Ils reconnaissent les attaquants. Ils sont d’une autre colline. La colline Manege de la même commune. «Ces Imbonerakure n’ont rien demandé. Ils ont tabassé tout le monde, en commençant par mon mari. Même ma belle-mère et mon beau-père, tous dans la soixantaine, n’ont pas été épargnés». Ces «attaquants» ont accusé ce «groupe» de tenir une réunion illégale. Ils ont saisi trois téléphones. Selon Mme Ntunzwenimana, ils ont également pillé 30 mille BIF.
Pascasie Ntunzwenimana dénonce une détention sur des mobiles politiques. Pour elle, l’accusation ne tient pas. «Pour ceux qui sont en réunion, il y a toujours des preuves matérielles. Il n’y a pas de réunion sans carnet, sans stylo»


L’implication des Imbonerakure démentie

Arrestations et fouille-perquisition par des Imbonerakure, «du non-sens » pour Simon Bizimungu, un député de la circonscription de Cibitoke. Il appelle la justice à jouer son rôle. «Ils ne font qu’alerter la police », rétorquent les administratifs.

Simon Bizimungu : «C’est généralisé, ce ne sont plus des cas isolés. »

«Comment des Imbonerakure s’arrogent-ils le droit d’arrêter des gens, de faire des fouilles-perquisitions?», s’interroge Simon Bizimungu, député élu dans la circonscription de Cibitoke. Il estime «incompréhensibles » de telles arrestations «dans un Etat de droit où règne la paix».

Cet élu du peuple se dit étonné que la justice ne s’autosaisisse pas de tels cas. Il se demande si ces «bavures» ne seraient pas des instructions d’un niveau supérieur. «C’est généralisé, ce ne sont plus des cas isolés. Il est difficile de s’imaginer que ces Imbonerakure agissent d’eux-mêmes». Pour lui, il est en outre inconcevable de parler de «réunion illégale» quand les gens sont à trois, à quatre, parfois d’une même famille. «Nous ne sommes pas dans un État d’urgence».

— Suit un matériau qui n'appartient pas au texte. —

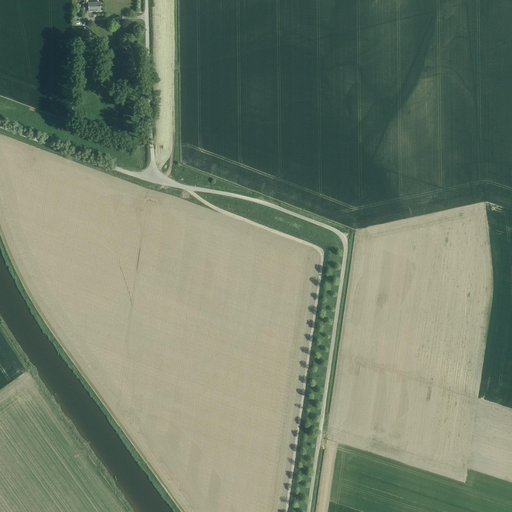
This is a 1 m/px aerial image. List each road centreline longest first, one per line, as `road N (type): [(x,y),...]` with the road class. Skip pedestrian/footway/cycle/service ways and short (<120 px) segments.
road 1 (unclassified): [(308,511),(345,243),(324,224),(247,198),(152,178)]
road 2 (track): [(186,187),(217,211),(321,254),(286,511)]
road 3 (unclassified): [(152,178),(146,0)]
road 4 (unclassified): [(152,178),(0,126)]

Interrogés, tous les officiels parlent d’une arrestation par des agents de police. Donato Ndayisaba, chef de la colline Mushanga, assure mordicus que son adjoint Victor Mpawenimana alias Kidaga a alerté la police pour arrêter des gens qui étaient en réunion illégale.

«Ils étaient nombreux, pas mal ont fui», précise-t-il, ajoutant que «les administratifs ont eu l’ordre d’interdire la tenue des réunions clandestines». Et d’appeler les présidents des partis politiques à instruire leurs militants à respecter la loi.

Même son de cloche du côté de Melchiade Nzokizwanayo, le président de la ligue des Imbonerakure dans la commune Murwi. Il n’est pas en mesure de confirmer l’implication des Imbonerakure dans ladite arrestation. «Je n’étais pas là», dit-il laconiquement. Avant d’ajouter aussitôt : «A ce que je sache, ce sont les policiers qui arrêtent des gens. Que des Imbonerakure le fassent, cela n’arrive jamais dans notre commune».

« Arrêtés pour des raisons d’enquête »

De son côté, Jean Marie Bigirindavyi, le procureur de la République à Cibitoke, parle d’«arrestation par la police pour des raisons d’enquête». Leurs dossiers sont en cours d’investigation. «Nous attendons les dossiers pour instruction. Si nous trouvons qu’il y a eu des irrégularités dans leur arrestation ou que les accusations ne sont pas fondées, ils seront relâchés».

Le procureur de la République à Cibitoke tient à démentir l’enlèvement de l’un des détenus. «Eric Niragira n’avait pas été enlevé », affirme-t-il sans plus de commentaire.

Des sources policières confient que ce dossier est clos. «Il va être remis incessamment au procureur pour qu’il prenne la décision ». Selon leurs témoignages, ces personnes auraient été arrêtées sur des mobiles politiques». Elles auraient été forcées depuis longtemps à adhérer au parti CNDD-FDD, en vain.

Des sources concordantes révèlent qu’elles auraient été relâchées si l’officier de police judiciaire ne craignait pas de s’attirer des ennuis.